--- Directions for this task ---
A word-for-word transcription of the records is required.
----
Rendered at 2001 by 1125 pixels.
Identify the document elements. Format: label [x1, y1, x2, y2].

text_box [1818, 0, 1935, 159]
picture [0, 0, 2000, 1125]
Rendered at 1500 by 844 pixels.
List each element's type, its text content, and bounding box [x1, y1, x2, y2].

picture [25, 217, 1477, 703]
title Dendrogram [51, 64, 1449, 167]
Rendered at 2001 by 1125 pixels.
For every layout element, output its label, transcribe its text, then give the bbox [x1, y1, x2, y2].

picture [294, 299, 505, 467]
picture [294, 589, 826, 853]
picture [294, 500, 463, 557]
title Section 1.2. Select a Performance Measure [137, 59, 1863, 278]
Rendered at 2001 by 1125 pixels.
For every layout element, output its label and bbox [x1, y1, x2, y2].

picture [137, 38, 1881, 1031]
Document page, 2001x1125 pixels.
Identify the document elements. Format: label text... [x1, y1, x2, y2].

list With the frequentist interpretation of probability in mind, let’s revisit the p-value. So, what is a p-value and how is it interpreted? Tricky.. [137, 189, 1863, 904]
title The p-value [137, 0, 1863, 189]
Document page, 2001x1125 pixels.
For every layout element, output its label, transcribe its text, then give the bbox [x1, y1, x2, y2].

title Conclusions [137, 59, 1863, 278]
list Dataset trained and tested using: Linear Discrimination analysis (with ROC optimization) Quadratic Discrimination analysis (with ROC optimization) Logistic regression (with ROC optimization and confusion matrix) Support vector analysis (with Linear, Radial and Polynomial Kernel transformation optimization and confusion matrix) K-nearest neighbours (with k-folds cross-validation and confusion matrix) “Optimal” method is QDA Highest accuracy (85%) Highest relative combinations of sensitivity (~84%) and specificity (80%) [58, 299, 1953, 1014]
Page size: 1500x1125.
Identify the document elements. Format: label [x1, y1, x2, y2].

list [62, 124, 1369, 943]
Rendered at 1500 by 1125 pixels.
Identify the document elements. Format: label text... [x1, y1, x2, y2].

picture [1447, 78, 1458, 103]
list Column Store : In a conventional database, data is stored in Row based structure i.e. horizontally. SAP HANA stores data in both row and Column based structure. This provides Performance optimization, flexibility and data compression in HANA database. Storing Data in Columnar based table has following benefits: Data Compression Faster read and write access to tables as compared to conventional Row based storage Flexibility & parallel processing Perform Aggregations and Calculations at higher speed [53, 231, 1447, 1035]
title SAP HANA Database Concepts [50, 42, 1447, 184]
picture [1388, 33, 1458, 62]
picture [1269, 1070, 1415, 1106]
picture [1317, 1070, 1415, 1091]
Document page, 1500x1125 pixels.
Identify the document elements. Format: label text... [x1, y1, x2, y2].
----
--- Response to the task ---
Rendered at 2001 by 1125 pixels.
Identify the document elements. Format: label [x1, y1, x2, y2].

text_box [1818, 0, 1935, 159]
picture [0, 0, 2000, 1125]
Rendered at 1500 by 844 pixels.
List each element's type, its text content, and bounding box [x1, y1, x2, y2].

picture [25, 217, 1477, 703]
title Dendrogram [51, 64, 1449, 167]
Rendered at 2001 by 1125 pixels.
For every layout element, output its label, transcribe its text, then give the bbox [x1, y1, x2, y2].

picture [294, 299, 505, 467]
picture [294, 589, 826, 853]
picture [294, 500, 463, 557]
title Section 1.2. Select a Performance Measure [137, 59, 1863, 278]
Rendered at 2001 by 1125 pixels.
For every layout element, output its label and bbox [x1, y1, x2, y2].

picture [137, 38, 1881, 1031]
Document page, 2001x1125 pixels.
Identify the document elements. Format: label text... [x1, y1, x2, y2].

list With the frequentist interpretation of probability in mind, let’s revisit the p-value. So, what is a p-value and how is it interpreted? Tricky.. [137, 189, 1863, 904]
title The p-value [137, 0, 1863, 189]
Document page, 2001x1125 pixels.
For every layout element, output its label, transcribe its text, then give the bbox [x1, y1, x2, y2].

title Conclusions [137, 59, 1863, 278]
list Dataset trained and tested using: Linear Discrimination analysis (with ROC optimization) Quadratic Discrimination analysis (with ROC optimization) Logistic regression (with ROC optimization and confusion matrix) Support vector analysis (with Linear, Radial and Polynomial Kernel transformation optimization and confusion matrix) K-nearest neighbours (with k-folds cross-validation and confusion matrix) “Optimal” method is QDA Highest accuracy (85%) Highest relative combinations of sensitivity (~84%) and specificity (80%) [58, 299, 1953, 1014]
Page size: 1500x1125.
Identify the document elements. Format: label [x1, y1, x2, y2].

list [62, 124, 1369, 943]
Rendered at 1500 by 1125 pixels.
Identify the document elements. Format: label text... [x1, y1, x2, y2].

picture [1447, 78, 1458, 103]
list Column Store : In a conventional database, data is stored in Row based structure i.e. horizontally. SAP HANA stores data in both row and Column based structure. This provides Performance optimization, flexibility and data compression in HANA database. Storing Data in Columnar based table has following benefits: Data Compression Faster read and write access to tables as compared to conventional Row based storage Flexibility & parallel processing Perform Aggregations and Calculations at higher speed [53, 231, 1447, 1035]
title SAP HANA Database Concepts [50, 42, 1447, 184]
picture [1388, 33, 1458, 62]
picture [1269, 1070, 1415, 1106]
picture [1317, 1070, 1415, 1091]
Document page, 1500x1125 pixels.
Identify the document elements. Format: label text... [x1, y1, x2, y2].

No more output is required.